Warum können sie nicht die Geisteskinder künstlicher neuronaler Netze sein? Aus einem unvermeidlichen, nicht reduzierbaren Grund: Die Gaudis, Picassos oder Schönbergs unserer Menschheit beherrschten nicht nur die Techniken der Vergangenheit und ihrer Zeit und erweiterten sie, sondern, was noch wichtiger ist, sie wollten ihre Gefühle auf neue Weise ausdrücken. Keine Software wird jemals beschließen oder wollen, ihre Gefühle auszudrücken und nach neuen Wegen suchen, um dies zu tun.
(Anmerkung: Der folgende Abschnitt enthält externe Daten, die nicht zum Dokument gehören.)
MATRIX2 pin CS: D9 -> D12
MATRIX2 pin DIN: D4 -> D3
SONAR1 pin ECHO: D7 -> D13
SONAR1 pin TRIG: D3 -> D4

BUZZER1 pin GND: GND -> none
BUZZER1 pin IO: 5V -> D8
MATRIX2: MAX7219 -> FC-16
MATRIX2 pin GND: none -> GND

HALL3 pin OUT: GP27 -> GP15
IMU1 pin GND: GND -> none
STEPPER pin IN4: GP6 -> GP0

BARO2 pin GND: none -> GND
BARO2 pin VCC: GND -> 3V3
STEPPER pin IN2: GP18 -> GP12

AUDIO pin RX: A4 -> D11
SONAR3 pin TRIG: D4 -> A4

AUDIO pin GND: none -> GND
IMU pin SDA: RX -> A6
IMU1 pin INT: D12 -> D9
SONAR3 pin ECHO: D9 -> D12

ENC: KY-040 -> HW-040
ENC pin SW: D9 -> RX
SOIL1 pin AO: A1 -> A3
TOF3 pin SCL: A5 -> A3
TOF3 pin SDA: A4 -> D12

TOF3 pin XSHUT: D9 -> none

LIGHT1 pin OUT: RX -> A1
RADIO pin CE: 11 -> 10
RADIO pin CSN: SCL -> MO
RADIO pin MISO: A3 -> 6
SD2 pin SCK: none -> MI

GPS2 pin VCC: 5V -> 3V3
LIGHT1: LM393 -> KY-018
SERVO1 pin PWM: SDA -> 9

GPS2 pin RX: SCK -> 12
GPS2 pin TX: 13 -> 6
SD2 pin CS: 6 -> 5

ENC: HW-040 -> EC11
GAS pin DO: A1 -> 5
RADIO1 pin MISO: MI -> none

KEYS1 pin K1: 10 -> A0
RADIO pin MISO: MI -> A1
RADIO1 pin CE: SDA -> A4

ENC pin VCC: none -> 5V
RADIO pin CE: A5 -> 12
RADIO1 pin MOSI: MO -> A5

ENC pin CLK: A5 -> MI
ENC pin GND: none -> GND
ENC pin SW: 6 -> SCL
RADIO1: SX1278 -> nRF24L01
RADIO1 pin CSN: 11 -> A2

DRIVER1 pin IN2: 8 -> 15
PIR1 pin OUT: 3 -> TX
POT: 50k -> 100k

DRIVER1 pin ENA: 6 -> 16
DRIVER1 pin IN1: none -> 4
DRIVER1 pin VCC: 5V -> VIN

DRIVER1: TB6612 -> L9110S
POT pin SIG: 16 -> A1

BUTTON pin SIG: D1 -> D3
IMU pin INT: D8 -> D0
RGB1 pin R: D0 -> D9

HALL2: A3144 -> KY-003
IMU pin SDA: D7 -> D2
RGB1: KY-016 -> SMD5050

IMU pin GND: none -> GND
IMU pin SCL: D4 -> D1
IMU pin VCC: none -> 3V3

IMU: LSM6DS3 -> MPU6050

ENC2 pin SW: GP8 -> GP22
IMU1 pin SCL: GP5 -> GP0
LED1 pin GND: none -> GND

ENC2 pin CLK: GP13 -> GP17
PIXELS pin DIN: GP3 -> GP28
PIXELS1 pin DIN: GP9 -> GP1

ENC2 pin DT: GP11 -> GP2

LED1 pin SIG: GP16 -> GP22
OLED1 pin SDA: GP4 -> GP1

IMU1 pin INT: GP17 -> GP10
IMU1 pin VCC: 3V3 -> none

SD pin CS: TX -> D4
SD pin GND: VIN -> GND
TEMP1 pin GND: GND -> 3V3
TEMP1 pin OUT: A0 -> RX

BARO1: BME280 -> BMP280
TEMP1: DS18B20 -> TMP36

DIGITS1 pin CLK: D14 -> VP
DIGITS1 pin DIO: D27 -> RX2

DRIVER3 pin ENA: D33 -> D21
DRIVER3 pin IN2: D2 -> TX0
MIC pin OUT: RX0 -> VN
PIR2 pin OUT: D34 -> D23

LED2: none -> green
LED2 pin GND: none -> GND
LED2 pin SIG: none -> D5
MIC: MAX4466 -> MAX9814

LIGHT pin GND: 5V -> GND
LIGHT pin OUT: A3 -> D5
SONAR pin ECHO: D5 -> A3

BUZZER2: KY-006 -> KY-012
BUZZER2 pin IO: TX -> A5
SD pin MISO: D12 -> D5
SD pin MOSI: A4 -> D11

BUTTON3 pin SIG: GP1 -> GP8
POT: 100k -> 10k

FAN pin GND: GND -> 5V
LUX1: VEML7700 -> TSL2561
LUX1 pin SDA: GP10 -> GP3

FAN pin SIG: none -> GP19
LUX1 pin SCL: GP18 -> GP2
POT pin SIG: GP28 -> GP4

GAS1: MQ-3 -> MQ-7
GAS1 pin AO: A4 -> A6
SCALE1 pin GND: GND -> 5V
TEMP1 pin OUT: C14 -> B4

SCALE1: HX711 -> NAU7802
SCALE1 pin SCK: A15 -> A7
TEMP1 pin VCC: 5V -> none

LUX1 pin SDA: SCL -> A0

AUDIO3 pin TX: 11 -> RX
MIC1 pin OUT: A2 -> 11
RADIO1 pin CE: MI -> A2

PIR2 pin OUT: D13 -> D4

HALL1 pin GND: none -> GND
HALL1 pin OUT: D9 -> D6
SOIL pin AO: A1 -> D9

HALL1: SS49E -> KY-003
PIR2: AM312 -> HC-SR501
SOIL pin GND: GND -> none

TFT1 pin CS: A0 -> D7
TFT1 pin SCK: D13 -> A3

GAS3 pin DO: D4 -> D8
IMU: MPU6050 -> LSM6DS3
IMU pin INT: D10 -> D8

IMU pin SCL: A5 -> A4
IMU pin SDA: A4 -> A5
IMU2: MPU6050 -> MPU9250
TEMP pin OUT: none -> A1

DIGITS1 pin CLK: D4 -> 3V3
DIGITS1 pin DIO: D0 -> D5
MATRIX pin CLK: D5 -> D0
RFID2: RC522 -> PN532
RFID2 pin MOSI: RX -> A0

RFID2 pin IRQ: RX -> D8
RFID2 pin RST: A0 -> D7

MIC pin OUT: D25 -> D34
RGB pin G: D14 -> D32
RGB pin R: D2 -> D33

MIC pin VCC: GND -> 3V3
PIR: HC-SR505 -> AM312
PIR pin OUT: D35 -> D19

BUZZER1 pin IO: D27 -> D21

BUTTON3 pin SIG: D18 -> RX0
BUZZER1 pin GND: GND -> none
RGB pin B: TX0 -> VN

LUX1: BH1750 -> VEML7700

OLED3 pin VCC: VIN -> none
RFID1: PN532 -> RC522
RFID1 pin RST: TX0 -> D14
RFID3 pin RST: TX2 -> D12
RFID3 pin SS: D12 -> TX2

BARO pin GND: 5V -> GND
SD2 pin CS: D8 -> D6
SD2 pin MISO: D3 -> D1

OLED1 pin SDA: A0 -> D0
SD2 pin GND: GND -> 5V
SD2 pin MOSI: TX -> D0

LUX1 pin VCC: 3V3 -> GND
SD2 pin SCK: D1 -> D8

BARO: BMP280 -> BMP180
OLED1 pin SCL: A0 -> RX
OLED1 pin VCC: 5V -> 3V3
Ohne ein gewisses Maß an Schmerz, Frustration oder Liebe gibt es keine Möglichkeit, neue emotionale Kanäle zu schaffen, die den Rest von uns in ihren Bann ziehen und uns dazu bringen, über unseren eigenen Schmerz, unsere Frustration oder unsere Liebe nachzudenken oder sie zu entdecken.

Nach Angaben von Goldman Sachs werden sich die weltweiten Investitionen in KI im Jahr 2025 auf 200 Milliarden Dollar belaufen. Davon ist zwar nur ein kleiner Teil für die Text-, Video- und Bilderzeugung vorgesehen, aber dennoch sollte man sich fragen, ob die Welt nicht ein besserer Ort wäre, wenn ähnliche Beträge stattdessen in die Kunst investiert würden.

Warum scheint es rentabler zu sein, neue technische Kapazitäten aufzubauen, wenn Kunstformen potenziell unendlichen Wert schaffen, sowohl finanziell als auch sozial? Sollte die Schönheit nicht eine politische, wirtschaftliche und soziale Priorität sein?

In einem Land wie Frankreich versuchen die Politiker, eine "Start-up-Nation" aufzubauen, indem sie massiv in die Technologie investieren, aber sie vergessen dabei immer wieder, dass der Tourismus der wichtigste Wirtschaftszweig des Landes ist und zur Zahlungsbilanz beiträgt, der ein direktes Nebenprodukt von Mona Lisa und Notre-Dame ist.

Keine KI wäre in der Lage gewesen, die architektonische Skyline von Paris zu entwerfen und dort etwas so Unwahrscheinliches wie den Eiffelturm hinzuzufügen. Denn keine KI wird jemals die Vision, den Ehrgeiz und das Bestreben eines Gustave Eiffel haben.